No love for ankle monitors on captured immigrants


Associated Press

EL PASO, TEXAS

Federal authorities’ shift away from separating immigrant families caught in the U.S. illegally now means that many parents and children are quickly released, only to be fitted with electronic monitoring devices – a practice which both the government and advocacy groups oppose for different reasons.

U.S. Immigration and Customs Enforcement is issuing thousands of 5.5-ounce ankle monitors that immigrants call grilletes, or electronic shackles, spelling big profits for GEO Group, the country’s second-largest private prison contractor.

Government officials say the devices are effective in getting people to show up to immigration court, but that they stop working once deportation proceedings begin. The reason, according to attorneys and people who wore the devices or helped monitor those wearing them: Some immigrants simply ditch them and disappear.
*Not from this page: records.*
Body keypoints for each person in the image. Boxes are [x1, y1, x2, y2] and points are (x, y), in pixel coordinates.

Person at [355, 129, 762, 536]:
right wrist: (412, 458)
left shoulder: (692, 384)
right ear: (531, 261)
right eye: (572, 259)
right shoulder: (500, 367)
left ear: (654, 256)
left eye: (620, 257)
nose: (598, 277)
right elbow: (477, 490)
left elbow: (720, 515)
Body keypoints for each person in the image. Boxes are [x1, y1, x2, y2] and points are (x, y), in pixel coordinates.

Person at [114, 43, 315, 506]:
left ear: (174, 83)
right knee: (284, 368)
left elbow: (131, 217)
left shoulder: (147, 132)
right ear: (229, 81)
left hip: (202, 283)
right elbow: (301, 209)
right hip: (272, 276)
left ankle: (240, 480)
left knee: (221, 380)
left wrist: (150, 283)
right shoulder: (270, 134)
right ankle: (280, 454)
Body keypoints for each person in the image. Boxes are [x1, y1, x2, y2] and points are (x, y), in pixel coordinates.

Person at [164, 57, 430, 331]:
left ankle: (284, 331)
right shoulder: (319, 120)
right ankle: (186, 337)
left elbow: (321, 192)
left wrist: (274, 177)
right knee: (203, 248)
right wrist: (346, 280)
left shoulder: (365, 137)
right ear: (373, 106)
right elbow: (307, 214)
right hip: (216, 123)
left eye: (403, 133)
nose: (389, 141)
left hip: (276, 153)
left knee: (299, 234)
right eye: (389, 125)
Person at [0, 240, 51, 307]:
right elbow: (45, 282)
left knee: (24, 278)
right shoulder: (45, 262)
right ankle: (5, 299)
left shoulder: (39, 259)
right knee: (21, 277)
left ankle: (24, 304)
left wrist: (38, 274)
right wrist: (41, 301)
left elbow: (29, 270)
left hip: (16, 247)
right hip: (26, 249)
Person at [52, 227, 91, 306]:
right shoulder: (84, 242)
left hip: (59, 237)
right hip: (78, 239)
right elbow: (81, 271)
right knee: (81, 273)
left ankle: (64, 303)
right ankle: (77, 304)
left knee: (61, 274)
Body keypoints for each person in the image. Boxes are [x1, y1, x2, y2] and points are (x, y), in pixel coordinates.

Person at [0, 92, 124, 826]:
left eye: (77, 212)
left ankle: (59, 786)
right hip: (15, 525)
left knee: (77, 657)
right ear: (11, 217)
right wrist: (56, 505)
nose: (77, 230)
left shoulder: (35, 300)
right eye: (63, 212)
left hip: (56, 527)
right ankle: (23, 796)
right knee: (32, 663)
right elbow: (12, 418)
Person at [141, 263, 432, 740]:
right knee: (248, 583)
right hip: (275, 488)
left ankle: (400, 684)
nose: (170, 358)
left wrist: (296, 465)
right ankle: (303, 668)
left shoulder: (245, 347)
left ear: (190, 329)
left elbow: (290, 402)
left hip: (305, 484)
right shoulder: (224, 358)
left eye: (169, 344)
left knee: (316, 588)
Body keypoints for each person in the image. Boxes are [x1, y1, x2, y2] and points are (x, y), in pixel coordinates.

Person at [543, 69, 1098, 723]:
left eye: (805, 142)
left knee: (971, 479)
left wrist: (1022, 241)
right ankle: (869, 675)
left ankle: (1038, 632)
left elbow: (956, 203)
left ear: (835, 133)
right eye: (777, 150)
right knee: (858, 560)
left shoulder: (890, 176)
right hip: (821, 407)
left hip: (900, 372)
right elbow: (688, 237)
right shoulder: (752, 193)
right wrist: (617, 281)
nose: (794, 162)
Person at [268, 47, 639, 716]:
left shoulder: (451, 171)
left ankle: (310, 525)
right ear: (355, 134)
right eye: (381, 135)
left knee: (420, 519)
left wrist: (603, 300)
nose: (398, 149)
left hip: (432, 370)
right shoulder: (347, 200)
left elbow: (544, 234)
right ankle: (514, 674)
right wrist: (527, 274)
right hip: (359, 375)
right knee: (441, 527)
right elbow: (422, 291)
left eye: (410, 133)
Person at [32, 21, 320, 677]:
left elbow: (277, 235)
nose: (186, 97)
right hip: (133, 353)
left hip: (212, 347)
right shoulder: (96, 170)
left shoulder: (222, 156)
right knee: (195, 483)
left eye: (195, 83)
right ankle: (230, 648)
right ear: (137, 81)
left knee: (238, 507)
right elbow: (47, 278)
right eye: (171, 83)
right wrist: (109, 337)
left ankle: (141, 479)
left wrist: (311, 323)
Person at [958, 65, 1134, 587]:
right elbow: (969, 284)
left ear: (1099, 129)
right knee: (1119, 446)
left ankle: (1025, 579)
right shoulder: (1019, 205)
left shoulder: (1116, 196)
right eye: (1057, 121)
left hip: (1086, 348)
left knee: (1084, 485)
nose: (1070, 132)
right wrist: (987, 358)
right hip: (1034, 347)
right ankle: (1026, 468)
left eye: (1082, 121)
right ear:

Immigrant advocates and legal experts argue, meanwhile, that the devices – commonly used for criminal parolees – are inappropriate and inhumane for people seeking U.S. asylum. The American Bar Association has called doing so “a form of restriction on liberty similar to detention, rather than a meaningful alternative to detention.”

Congress first established the program in 2002, though GPS monitors grew more common as deportations rose to record levels under President Barack Obama’s administration, averaging more than 385,000 annually from 2008-12. Their use increased even more after 2014, when thousands of unaccompanied minors and families began traveling to the U.S.-Mexico border and asking for asylum.